Nossa equipe já mediu algumas vezes: dependendo da temperatura ambiente, em uma tubulação exposta de aço carbono, em uma hora a temperatura do caldo clarificado decresce em 20ºC. Imagine caldo misto, tratado, filtrado, lodo, mosto, mel final, etc. nos tanques, em tubulações, dentro de bombas e em outros locais. Nestas paradas a usina imagina que o problema vai ser solucionado rapidamente e não liquida nada. Quem sofre é a fermentação. Normalmente não causa danos graves, desde que os responsáveis dobrem a vigilância e não queiram economizar em biocidas, bactericidas, antibióticos, etc.
– Ambiente de Trabalho: raramente se dá importância a este aspecto.

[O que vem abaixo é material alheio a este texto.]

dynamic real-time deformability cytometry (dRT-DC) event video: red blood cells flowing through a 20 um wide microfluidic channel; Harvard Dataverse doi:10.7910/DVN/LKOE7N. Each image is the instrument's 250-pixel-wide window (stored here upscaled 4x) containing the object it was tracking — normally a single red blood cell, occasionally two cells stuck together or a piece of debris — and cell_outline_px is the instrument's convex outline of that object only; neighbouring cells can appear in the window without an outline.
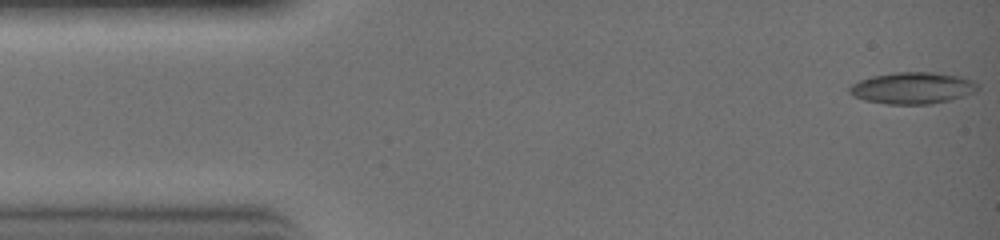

Frequentemente observamos condições impróprias para os operadores, o que fatalmente resulta em problemas de. Seguem dois exemplos: Nossa equipe esteve em uma sala de centrífugas de fermento em uma usina onde a cobertura estava a 5,0 m de altura do piso e não havia nenhuma proteção lateral. Imagine essa condição à 01 hora da madrugada, com vento frio e uma garoa fina caindo, sem ter onde o operador se abrigar. Dessa maneira como pode funcionar bem?
Mais um exemplo: em uma considerada boa usina, os filtros, clarificadores e aquecedores, todos instalados juntos a 11,0 m de altura, com facilidade de operação, aparentemente um cenário ótimo. Porém, não havia nenhum abrigo aos dois operadores deste setor. Como fica de madrugada, muitas vezes com chuva? Para complicar ainda mais, três acessos: um à rosca misturadora de lodo x bagacinho, outro às caixas de caldo dos clarificadores e outro de acesso as peneiras de caldo clarificado eram por escadas marinheiro e ainda sem proteção.
Resumo final
Quer ter uma boa fermentação, de alta eficiência, com um mínimo gasto de insumos? É essencial seguir essas regras:
1. Dimensione adequadamente os seus equipamentos. Se necessário, busque auxilio de terceiros;
2. Procure mantê-la limpa, sem contaminação, eliminando todos os pontos onde essas contaminações podem ocorrer;
3. Treine os seus operadores e lhes dê boas condições de trabalho.